Macrovision’s report highlights the $173-$180 range as a key short-term support area. This zone coincides with the 0.5 Fibonacci retracement, and this level often acts as a pivot point between continuation and correction phases.
If Solana is unable to maintain this range, analysts believe the next potential landing area could be the “golden pocket” region located between $155 and $148. Historically, this zone has served as a point of renewed buying interest, but a retest could also signal weakening momentum across the market.
“Solana is showing strength by forming higher lows, but bullish momentum remains limited,” the report notes. “Without a definitive close above resistance, assets may continue to fluctuate within a tightening range.”
Wider technical context: Resistance levels affected
Beyond support, Solana faces a thick wall of resistance. Macrovision highlighted the red trend line on the chart as a key pressure zone and said that “it remains difficult to generate sustainable bullish energy without breaking out of this structure.”
A successful close of the day above $204 could create new momentum and push the price towards $223-$246. Above that, $260 could come into play again if the rally continues. This resistance level has repeatedly capped the rally since early 2024.
Ali Charts: Warning about deeper support levels
Market analyst Ali, who shared a technical breakdown on X (formerly Twitter), echoed similar warnings. He noted that if Solana breaks below $180, the next meaningful support could be even lower, potentially closer to $115 or $50.
But with Solana $SOL Below $180, the next major supports remain even lower at $115 and $50.
— Ali (@ali_charts) October 31, 2025
Ali’s chart highlights three key levels: resistance at $260, intermediate support near $115, and a long-term floor at $50. The large gap between these levels reflects the increased uncertainty surrounding Solana’s medium-term trajectory.
Market sentiment and next steps
While the Solana ecosystem continues to see strong developer activity and increased DeFi participation, market sentiment has become increasingly cautious.

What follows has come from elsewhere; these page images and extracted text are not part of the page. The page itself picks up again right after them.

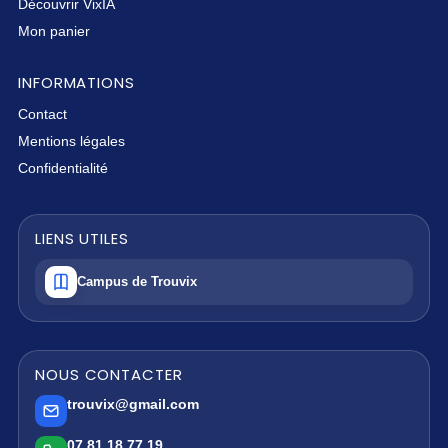
Découvrir VixIA
Mon panier
INFORMATIONS
Contact
Mentions légales
Confidentialité
LIENS UTILES
Campus de Trouvix
NOUS CONTACTER
trouvix@gmail.com
07 81 18 77 19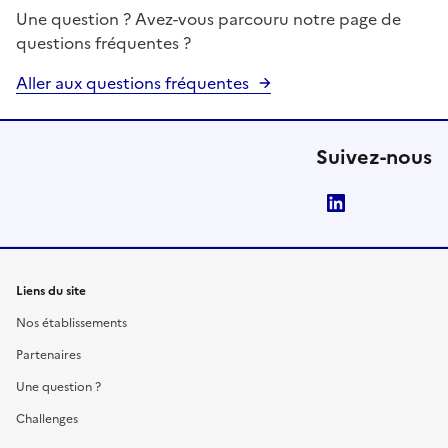
Une question ? Avez-vous parcouru notre page de
questions fréquentes ?
Aller aux questions fréquentes
Suivez-nous
LinkedIn
Liens du site
Nos établissements
Partenaires
Une question ?
Challenges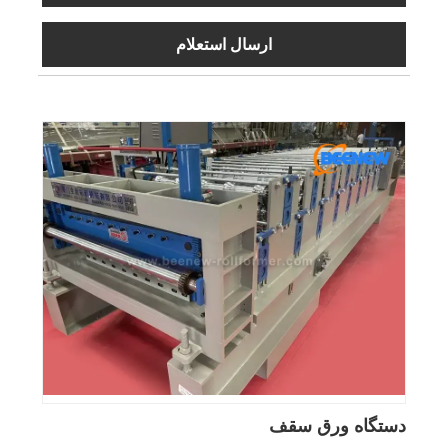
ارسال استعلام
دستگاه ورق سقف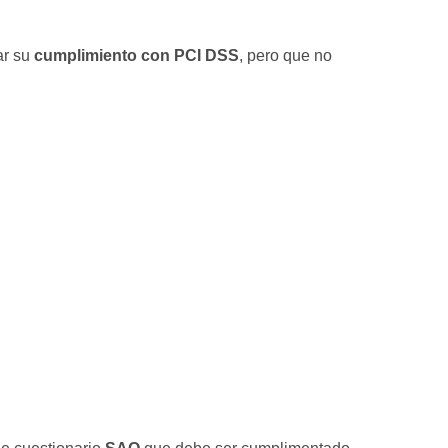
ar su
cumplimiento con PCI DSS
, pero que no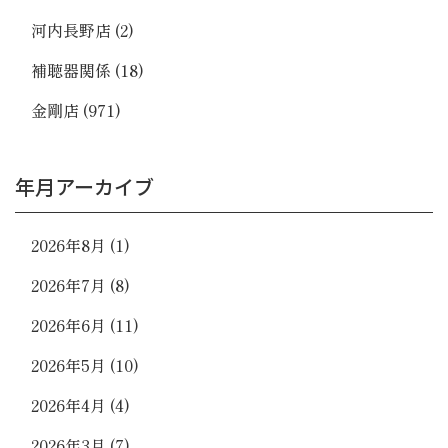
河内長野店
(2)
補聴器関係
(18)
金剛店
(971)
年月アーカイブ
2026年8月
(1)
2026年7月
(8)
2026年6月
(11)
2026年5月
(10)
2026年4月
(4)
2026年3月
(7)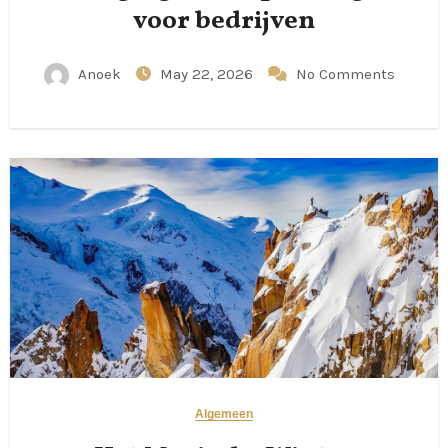
voor bedrijven
Anoek
May 22, 2026
No Comments
Algemeen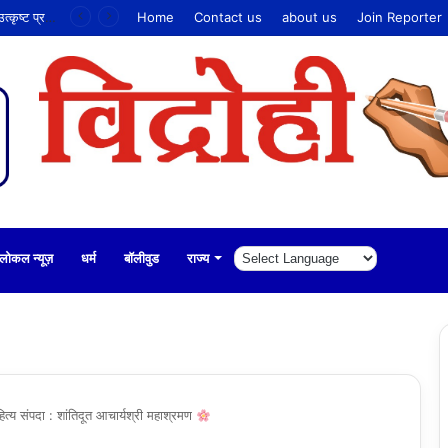
सिंधु सेवा समिति स्कूल के विद्यार्थियों ने खेलों में किया उत्कृष्ट प्रदर्शन
Home
Contact us
about us
Join Reporter
लोकल न्यूज़
धर्म
बॉलीवुड
राज्य
हित्य संपदा : शांतिदूत आचार्यश्री महाश्रमण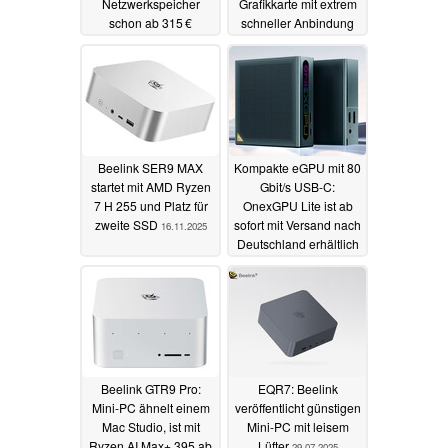
Netzwerkspeicher
Grafikkarte mit extrem
schon ab 315 €
schneller Anbindung
verfügbar
über PCIe 5.0
21.12.2025
30.11.2025
Beelink SER9 MAX
Kompakte eGPU mit 80
startet mit AMD Ryzen
Gbit/s USB-C:
7 H 255 und Platz für
OnexGPU Lite ist ab
zweite SSD
sofort mit Versand nach
16.11.2025
Deutschland erhältlich
17.09.2025
Beelink GTR9 Pro:
EQR7: Beelink
Mini-PC ähnelt einem
veröffentlicht günstigen
Mac Studio, ist mit
Mini-PC mit leisem
Ryzen AI Max+ 395 ab
Lüfter
29.07.2025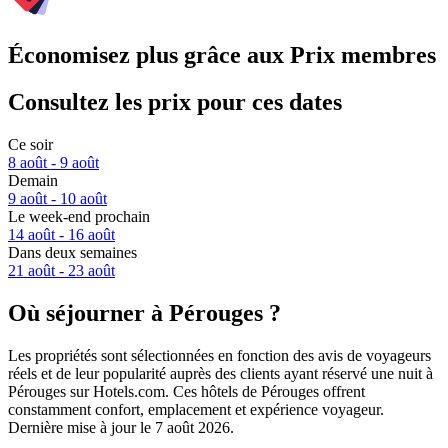
Économisez plus grâce aux Prix membres
Consultez les prix pour ces dates
Ce soir
8 août - 9 août
Demain
9 août - 10 août
Le week-end prochain
14 août - 16 août
Dans deux semaines
21 août - 23 août
Où séjourner à Pérouges ?
Les propriétés sont sélectionnées en fonction des avis de voyageurs
réels et de leur popularité auprès des clients ayant réservé une nuit à
Pérouges sur Hotels.com. Ces hôtels de Pérouges offrent
constamment confort, emplacement et expérience voyageur.
Dernière mise à jour le
7 août 2026
.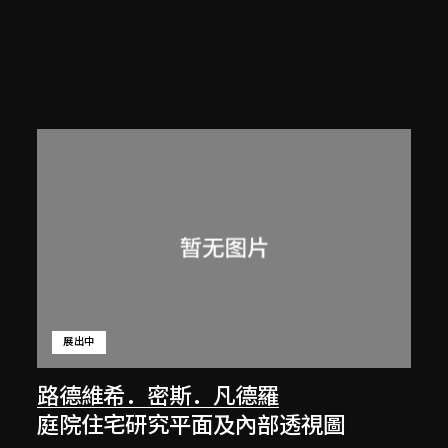
展出中
路德維希．密斯．凡德羅
庭院住宅研究平面及內部透視圖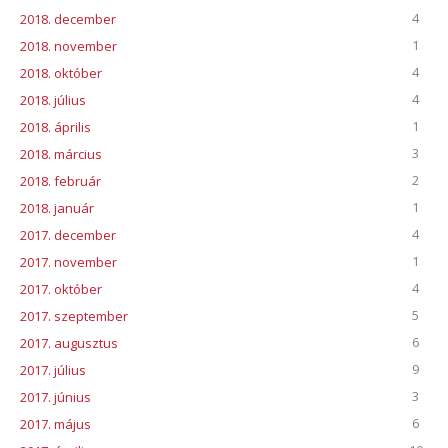
4
2018. december
1
2018. november
4
2018. október
4
2018. július
1
2018. április
3
2018. március
2
2018. február
1
2018. január
4
2017. december
1
2017. november
4
2017. október
5
2017. szeptember
6
2017. augusztus
9
2017. július
3
2017. június
6
2017. május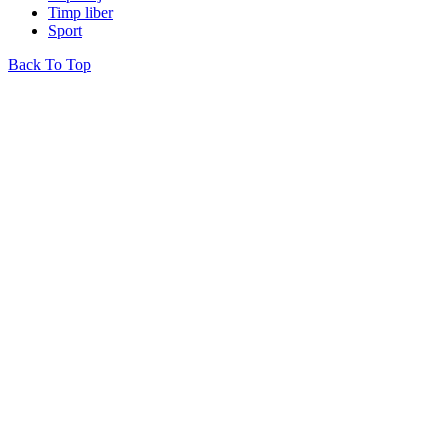
Timp liber
Sport
Back To Top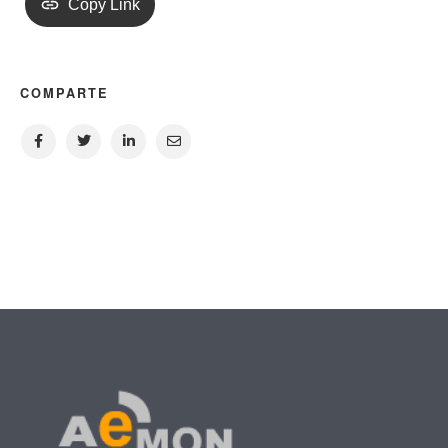
Copy Link
COMPARTE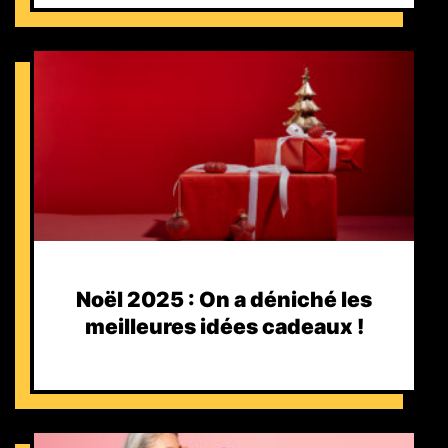
Noël 2025 : On a déniché les
meilleures idées cadeaux !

The token’s failure to recover $200 weakened short-term confidence among traders, even though long-term holders remain optimistic about Solana’s fundamentals.
A decisive move above $204 would likely change the narrative, restore bullish momentum, and open the door for a return to the higher range. Conversely, losing the $180 support could expose the asset to a deeper retracement, potentially validating the lower zones identified by both MakroVision and Ali.

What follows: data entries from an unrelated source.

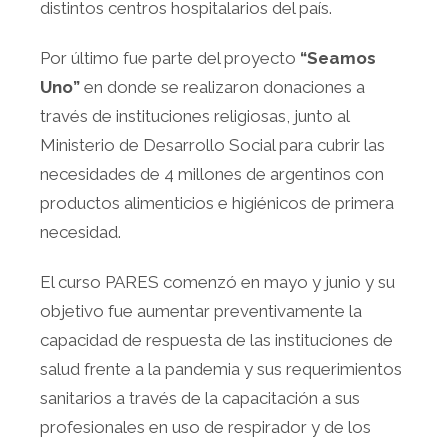
distintos centros hospitalarios del país.
Por último fue parte del proyecto
“Seamos
Uno”
en donde se realizaron donaciones a
través de instituciones religiosas, junto al
Ministerio de Desarrollo Social para cubrir las
necesidades de 4 millones de argentinos con
productos alimenticios e higiénicos de primera
necesidad.
El curso PARES comenzó en mayo y junio y su
objetivo fue aumentar preventivamente la
capacidad de respuesta de las instituciones de
salud frente a la pandemia y sus requerimientos
sanitarios a través de la capacitación a sus
profesionales en uso de respirador y de los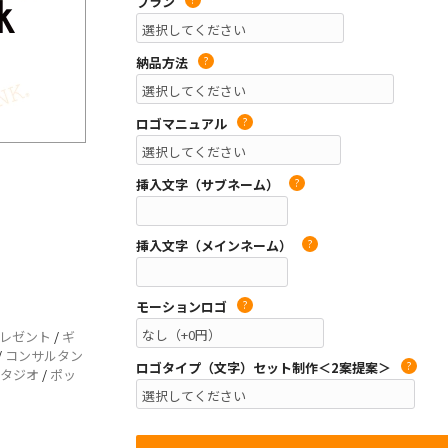
プラン
納品方法
?
ロゴマニュアル
?
挿入文字（サブネーム）
?
挿入文字（メインネーム）
?
モーションロゴ
?
レゼント
/
ギ
/
コンサルタン
ロゴタイプ（文字）セット制作＜2案提案＞
?
タジオ
/
ポッ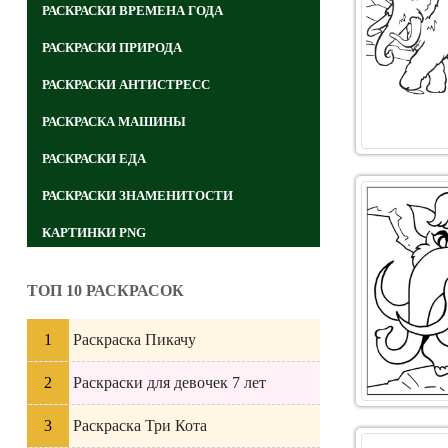
РАСКРАСКИ ВРЕМЕНА ГОДА
РАСКРАСКИ ПРИРОДА
РАСКРАСКИ АНТИСТРЕСС
РАСКРАСКА МАШИНЫ
РАСКРАСКИ ЕДА
РАСКРАСКИ ЗНАМЕНИТОСТИ
КАРТИНКИ PNG
ТОП 10 РАСКРАСОК
Раскраска Пикачу
Раскраски для девочек 7 лет
Раскраска Три Кота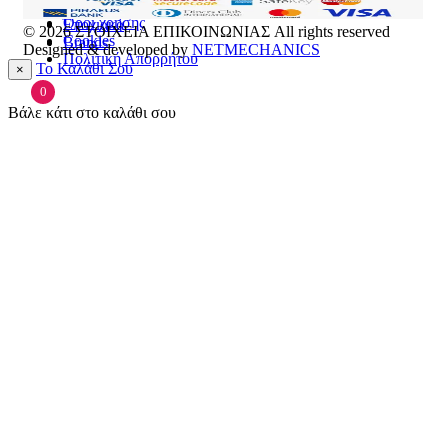
Επικοινωνία
Πρόσωπο
Όροι χρήσης
Εποχιακά
© 2026
ΣΤΟΙΧΕΙΑ ΕΠΙΚΟΙΝΩΝΙΑΣ
All rights reserved
Cookies
Brands
Designed & developed by
NETMECHANICS
Πολιτική Απορρήτου
Το Καλάθι Σου
×
0
Βάλε κάτι στο καλάθι σου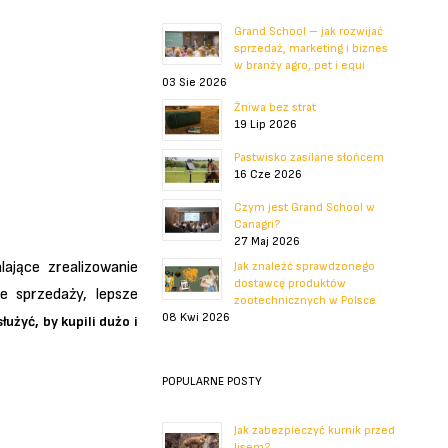
Grand School – jak rozwijać
sprzedaż, marketing i biznes
w branży agro, pet i equi
03 Sie 2026
Żniwa bez strat
19 Lip 2026
Pastwisko zasilane słońcem
16 Cze 2026
Czym jest Grand School w
Canagri?
27 Maj 2026
ające zrealizowanie
Jak znaleźć sprawdzonego
dostawcę produktów
e sprzedaży, lepsze
zootechnicznych w Polsce
08 Kwi 2026
użyć, by kupili dużo i
POPULARNE POSTY
Jak zabezpieczyć kurnik przed
lisem?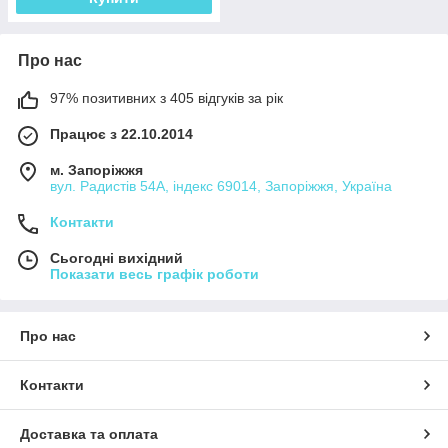
Про нас
97% позитивних з 405 відгуків за рік
Працює з 22.10.2014
м. Запоріжжя
вул. Радистів 54А, індекс 69014, Запоріжжя, Україна
Контакти
Сьогодні вихідний
Показати весь графік роботи
Про нас
Контакти
Доставка та оплата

Outlook: Important stages begin next
While Solana’s pricing structure technically remains intact, momentum has clearly diminished. The coming days may decide whether the consolidation of assets near $180 signals the beginning of a broader recovery or the beginning of a deeper correction.
MakroVision summarizes in its report:
“Solana is at a crossroads. A break above $204 could spark a meaningful recovery, but a drop below $180 risks revisiting the golden pocket around $150. Worse, deeper support near $115 or $50 is needed.”
The information provided in this article is for educational purposes only and does not constitute financial, investment, or trading advice. Coindoo.com does not endorse or recommend any particular investment strategy or cryptocurrency. Always do your own research and consult a licensed financial advisor before making any investment decisions.